Sé que también tú languideces -su voz rielaba de nuevo- pero tu nostalgia, comparada con la mía, tempestuosa, turbulenta, no es sino la respiración acompasada de quien duerme tranquilo. En constante desaliento, la mayoría de nosotros, nos fundimos en remolinos como espirales de niebla, otros,  sin tanta suerte, se dispersaron por el mundo como las semillas de la luz de estrellas.

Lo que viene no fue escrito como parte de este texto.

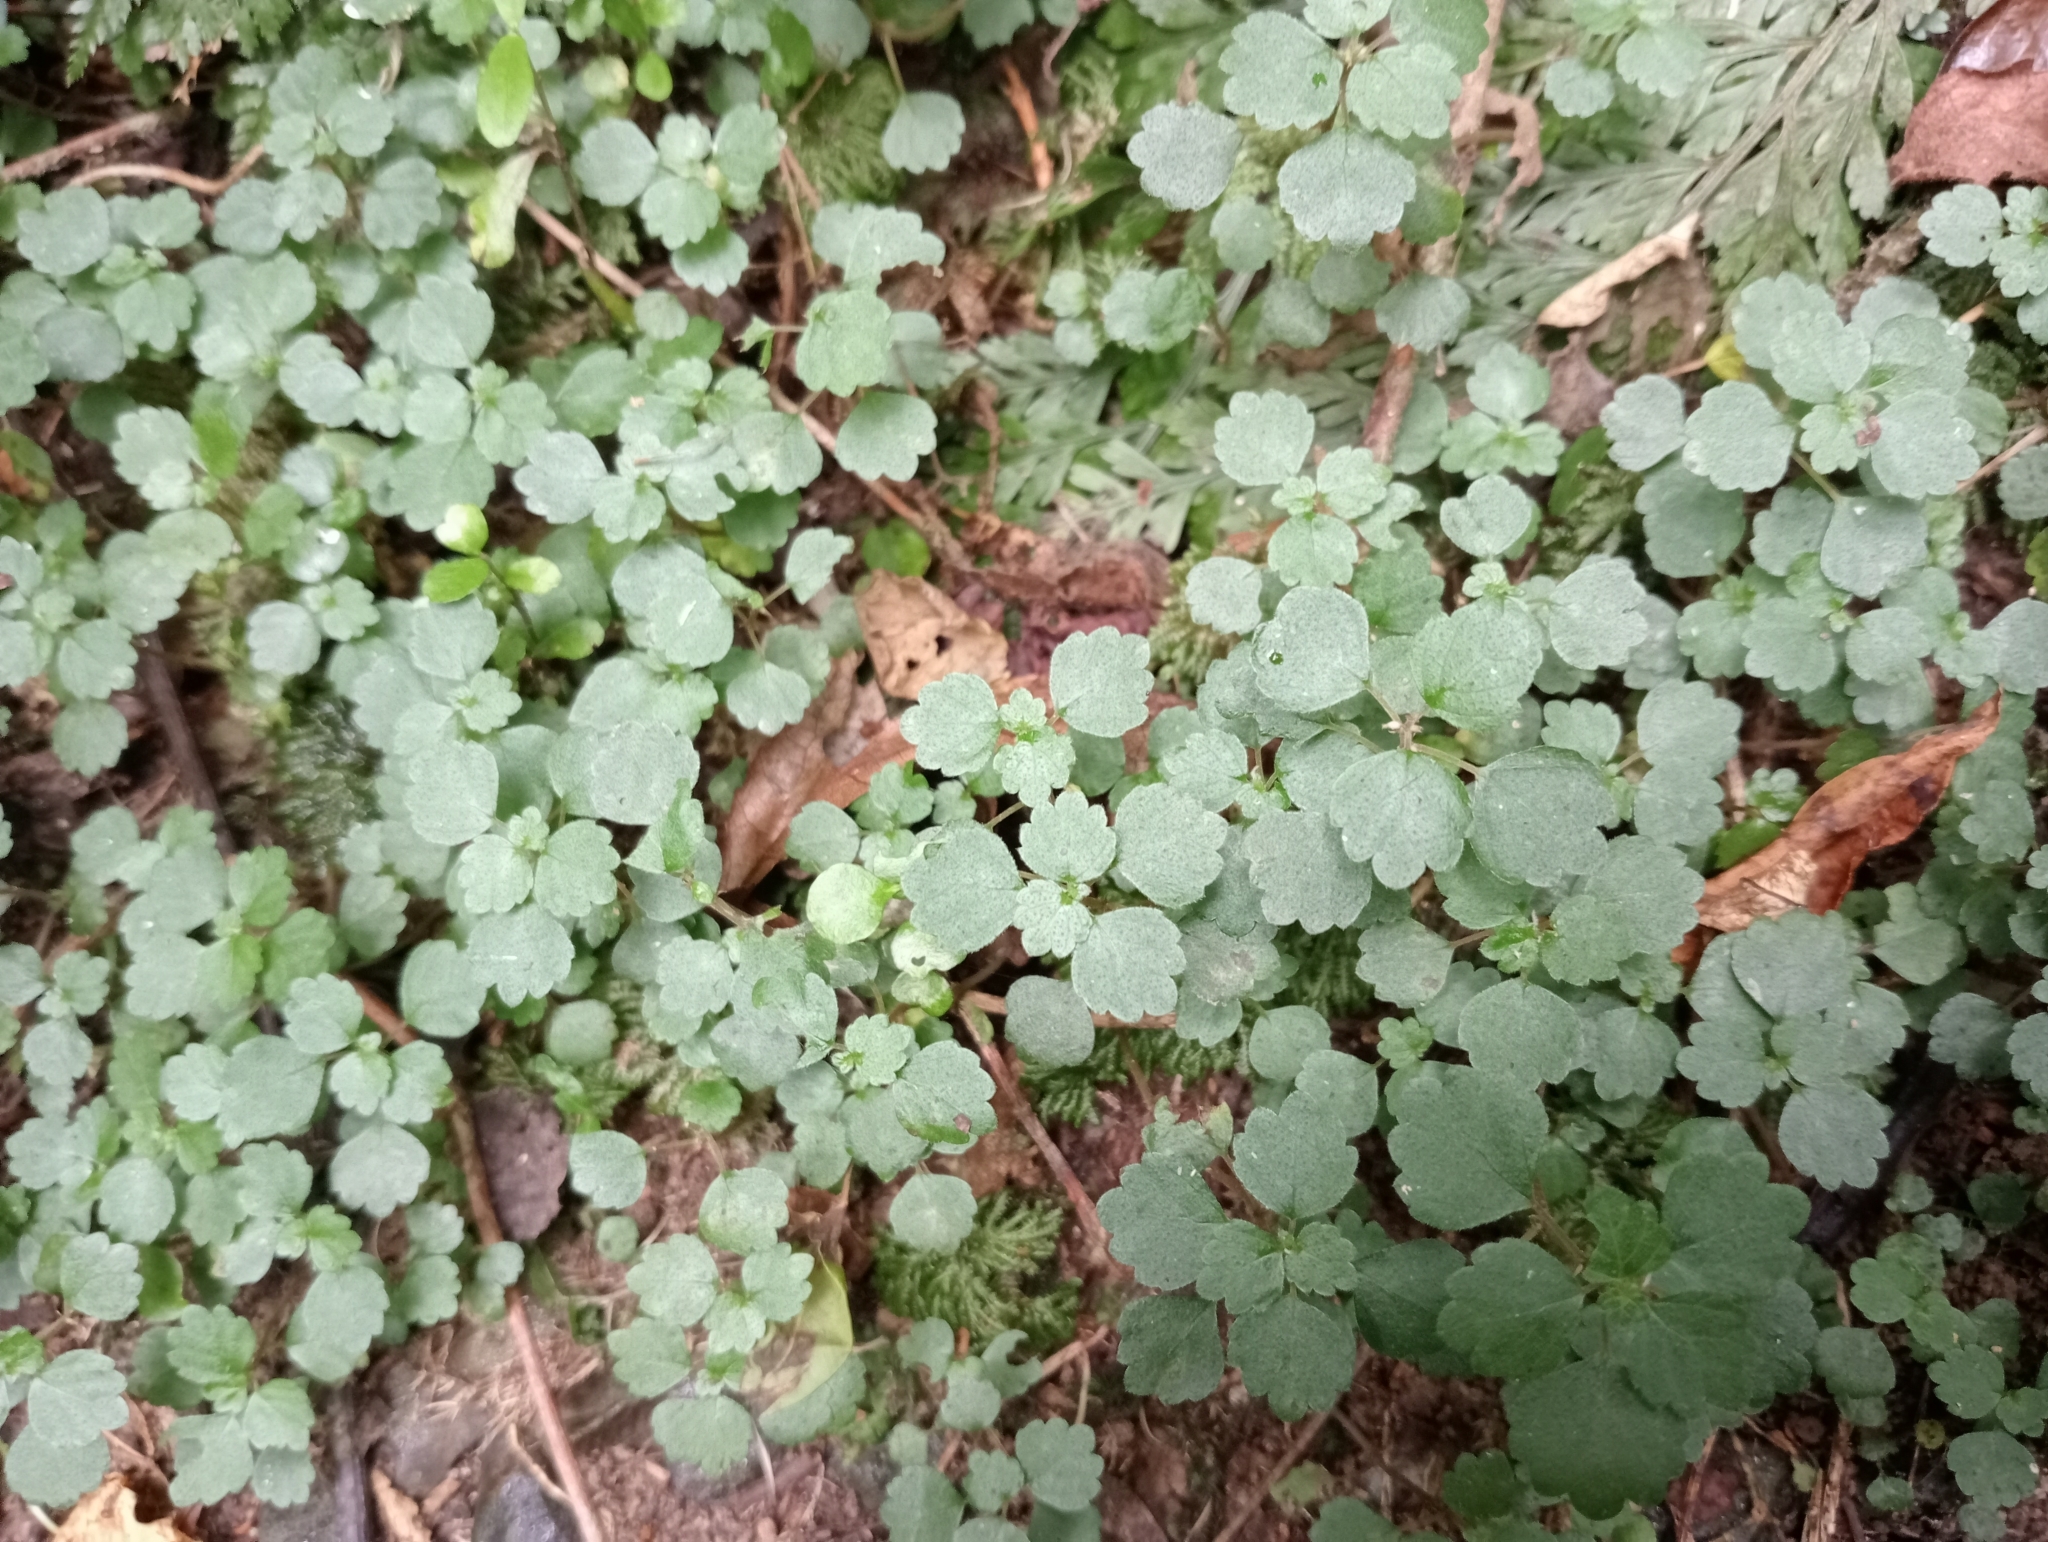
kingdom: Plantae
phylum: Tracheophyta
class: Magnoliopsida
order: Rosales
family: Urticaceae
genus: Australina
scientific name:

Los ríos están melancólicos, tristes, taciturnos…ya no hay manos inquietas que jueguen a chapotear en el agua con los rayos de sol y confundirlos con chispas de luna. Las yedras trepadoras  que han logrado escapar a la guadaña, están silenciosas y mustias de sed, las luciérnagas apagadas de azul, pálidas… en silencio, mueren, mueren de lástima, en silencio se mueren.
Amigo mío, me iré pronto. Dime algo… dime que me quieres aunque no tenga hogar. Siéntame  a tu lado, dame la mano. Deja que tu piel recuerde los juegos de verano, cuando el arañazo de una zarza se curaba con un poco de saliva o con el rojo beso de la mercromina.

La llamita de luz chisporroteó y se apagó. El silencio se hizo más silencio, por un momento no supe si mis ojos estaban abiertos o cerrados al mundo de los sueños.
Cuando encendí la luz no había nadie a mi lado. ¡Nadie!... Un aroma maravillosamente sutil de abedul, de húmedo musgo, de gota de agua, de bosque encantado, de flor de cenizas me envolvió, fue entonces cuando conté hasta doce golpes antes que el silencio enmudeciera la boca de  las campanas.